> **What to work on**: In the listing that follows, the range to quote begins at the line that has "20:11: 315 -> 314" and ends after the line that has "18:46: 395 -> 397"; quote it verbatim and add nothing.

> **Material to process**:

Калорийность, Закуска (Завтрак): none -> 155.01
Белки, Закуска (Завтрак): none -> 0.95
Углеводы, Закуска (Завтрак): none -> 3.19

--

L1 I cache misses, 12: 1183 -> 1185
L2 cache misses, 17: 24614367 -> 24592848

...

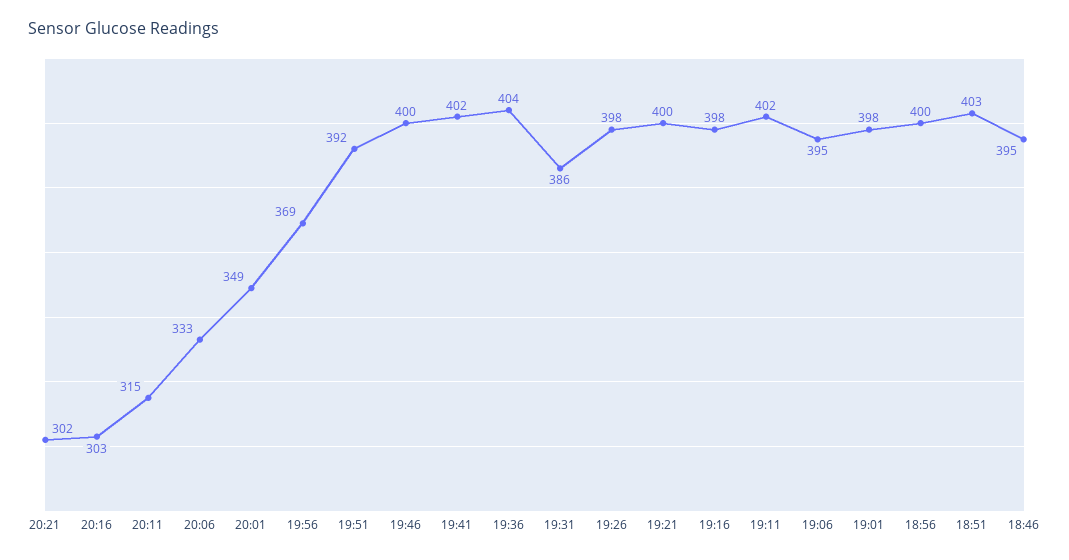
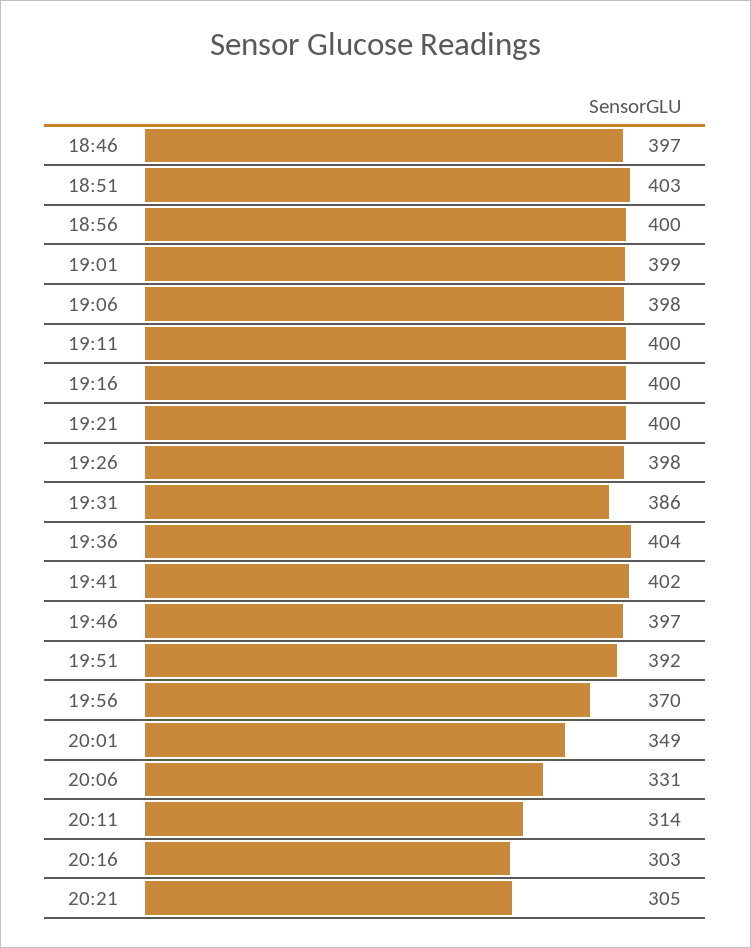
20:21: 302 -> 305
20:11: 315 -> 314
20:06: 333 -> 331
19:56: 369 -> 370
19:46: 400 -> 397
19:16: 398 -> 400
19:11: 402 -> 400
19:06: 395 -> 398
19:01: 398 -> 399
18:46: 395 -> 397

> **Solution for this exercise**:
20:11: 315 -> 314
20:06: 333 -> 331
19:56: 369 -> 370
19:46: 400 -> 397
19:16: 398 -> 400
19:11: 402 -> 400
19:06: 395 -> 398
19:01: 398 -> 399
18:46: 395 -> 397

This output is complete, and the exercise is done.